Carbohydrates, for example, are turned into energy to fuel different organs in the body. Dietary fiber is also another nutrient found in the food item that helps with bowel movement and blood sugar control.
With a low glycemic index (51), yam is one of the foods often recommended for managing health conditions like diabetes. However, you might want to consult with your health care specialist for compliant foods and proper guidance.
Because starchy tubers such as yam have very high carbohydrate content, they should be spaced out with other balanced meals as excess consumption can cause unnecessary weight gain.
The type of soup you take with pounded is also essential. Most of the soups earlier mentioned are healthy. For the sauces that require red palm oil, always make sure you use healthy oils.

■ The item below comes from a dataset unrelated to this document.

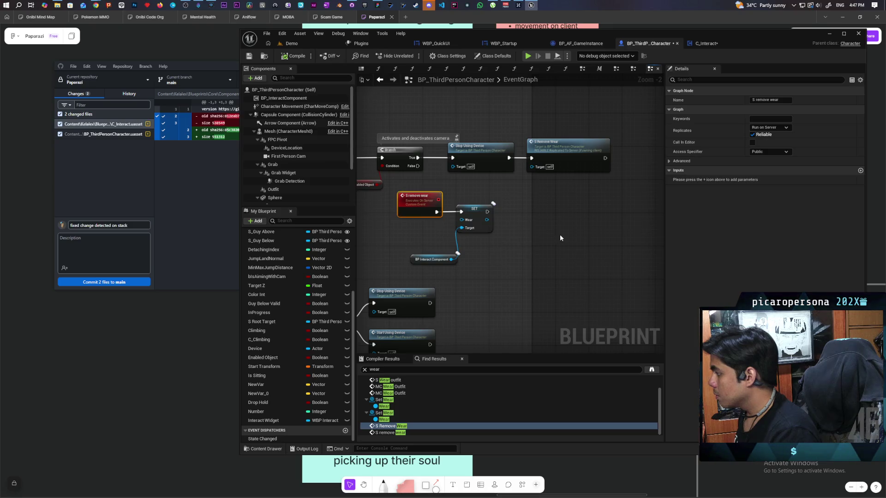
mouse_move(455, 259)
mouse_down()
mouse_move(625, 253)
mouse_move(452, 257)
mouse_up()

Overall, when pounded yam is taken with healthy soup and consumed moderately, it’s nutritious and healthy.
Is Fufu the Same as Pounded Yam?
Fufu means different things to different people.
To some, they think of fufu as any root and starchy vegetables such as cassava, plantains, cocoyam, sweet potatoes, or yam tuber prepared into a dough-like-consistency meal like Semo, and Amala.
But in Nigerian, fufu is credited to the food made from fermented cassava tuber. (also called akpu, loi loi, etc., in different parts of Nigeria). However, fufu is also the general term for tuber staples prepared as “swallows”.
It is, therefore, safe to refer to pounded yam as fufu, but be sure to specify the type of fufu you’re referring to when asked.
Making pounded yam is both easy and hard.
Yam tubers can be found anywhere in the country. On the other hand, pounding yam requires muscular arm strength. But when finished and sauced with the right type of soup, the effort is worth it.
To ensure your pounded yam offers benefits, take in moderation, and with healthy soup of your choice.